Downloaded the first season a while back and I saw the first three episodes or so and I loved them. An instant favorite. However, my computer went through some major hard disk trouble and all my files were erased and now I'm debating on whether or not I should download it again because I don't want to have any "unnecessary" space on my computer. I'm thinking I'll just shell in the cash for the whole series. It's worth it.
Try Megaupload or watchtvsitcoms.com. They stream episodes of The Wire which I've been watching there, for the same reason as I don't have much space on my computer. Sometimes the episodes get taken down, but they're always put back up again.
Curiosity Inc. wrote:
Anyway, I have to admit that I'm not terribly familiar with The Wire. You see, I'm a college student actively trying to avoid being hooked on too many TV shows for fear of cutting into what little free time I already have. So please, sell me on The Wire.
OK, here goes. I'll tell you about the what the show is about, but I'll try to go into as much detail as I can.
The Wire is set in some of the worst areas of Baltimore. It mostly involves the police efforts to try and combat the drug trade, but the show has a very broad scope, and focuses on a particular aspect of the city every season. Each season is less than 14 episodes long. Season 1 focuses on the drug trade and a task force that is brought together in order to set up wire taps (hence, "The Wire") and investigate one of the shows main crews, the Barksdales, who are involved in some way in each season. In Season 2, the story moves to the docks, tracking where the drugs come from, and the daily lives of the men who work as long shore men. Season 3 deals mostly with politics and police bureaucracy, and one lieutenants plan to keep the drug trade in order. Season 4 then moves to the schools, where we see the daily lives of the teenagers, most of whom eventually move on to work as drug dealers. And finally, Season 5, which deals with the Baltimore media.
So, basically, the show builds this huge picture of the city of Baltimore, all levels of the police, drug trade, and politics. Kind of like what the Dark Knight tried to do with Gotham, actually. It has a large cast of mostly black, mostly character actors. I'd say it has probably the strongest cast on television, as I can't think of a single wink link on the show. Which is very impressive, as the show features 20-30 characters, all fully realized and fleshed out.
One of the shows strengths is it's realism. Baltimore in The Wire is seen as a pretty bleak place, and nothing is sugar coated. Some characters go on to prosper, but most don't and the show never pulls any punches. It treats it's character with respect, and there are virtually no stereotypes. It's not as contrived as most cop shows (although it's more than just a cop show). If a character makes a mistake, it's not written as if it was put there just for the sake of plot, and there are always consequences.

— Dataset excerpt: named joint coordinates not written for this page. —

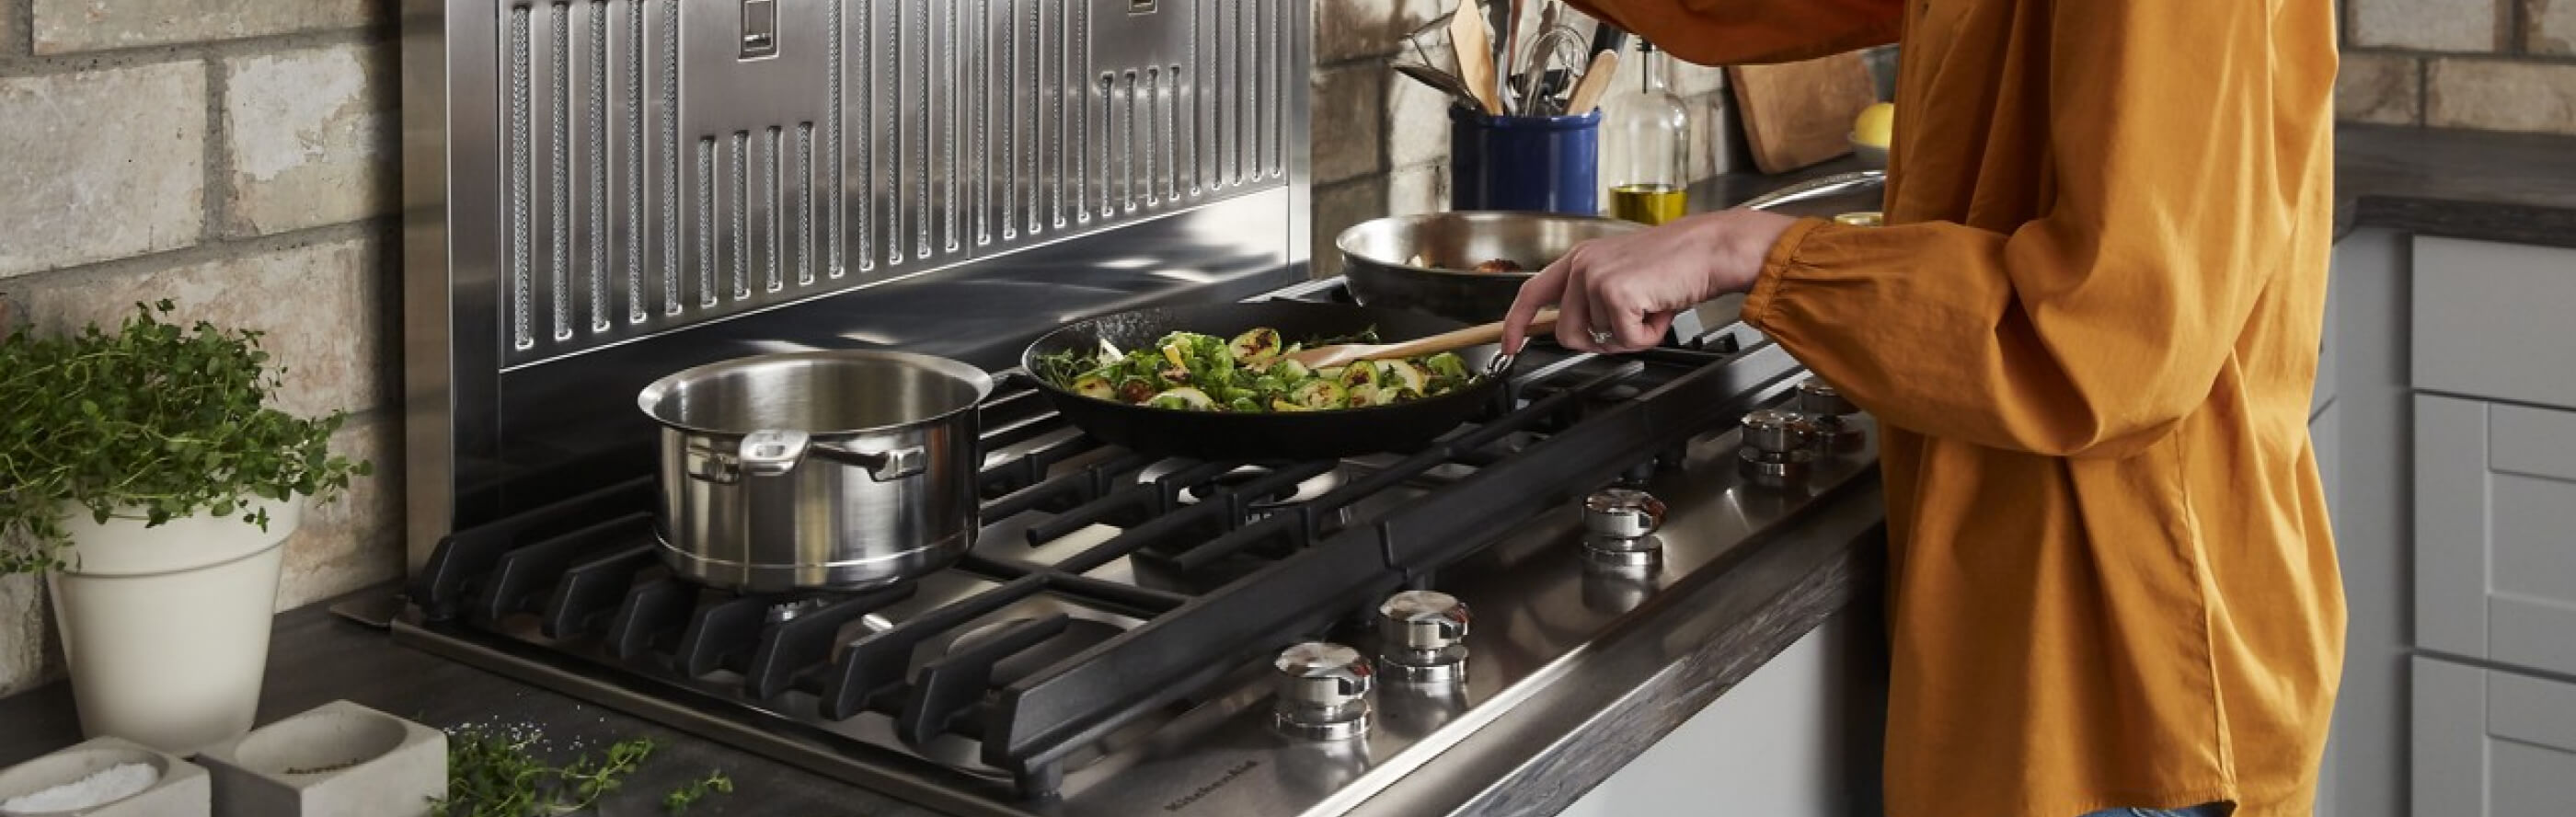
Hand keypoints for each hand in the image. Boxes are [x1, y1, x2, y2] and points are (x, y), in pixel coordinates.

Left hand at [1502, 209, 1799, 353]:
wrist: (1710, 250)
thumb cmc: (1676, 265)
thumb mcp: (1624, 276)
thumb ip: (1595, 300)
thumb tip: (1581, 334)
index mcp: (1580, 258)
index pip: (1532, 293)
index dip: (1516, 323)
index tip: (1508, 346)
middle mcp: (1581, 264)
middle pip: (1566, 332)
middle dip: (1598, 341)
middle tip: (1631, 323)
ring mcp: (1595, 277)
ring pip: (1597, 339)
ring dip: (1629, 335)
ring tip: (1651, 307)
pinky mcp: (1615, 292)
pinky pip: (1624, 340)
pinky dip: (1647, 335)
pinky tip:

Yet there's also a lot of genuinely funny moments, so the show is not always grim. In one scene, a detective plays the theme song from Shaft in his car, as him and his partner try to make a bust. In another scene, two characters must give the news to their significant others that they are returning back to the crime unit they each promised they would not go back to. Instead of showing us each conversation, we simple cut back and forth to each couple having dinner, both in silence, both ending with their significant others walking away from the table, both left alone. The way the scene was directed was terrific.
That's really all I can say about the show without this becoming a very long post (which it's becoming). I wont say it's the best show on television, but one could certainly make that claim and it would be hard to argue with them. But if that doesn't convince you to watch it, in Allan Moores own words, "possibly the most stunning piece of television, full stop".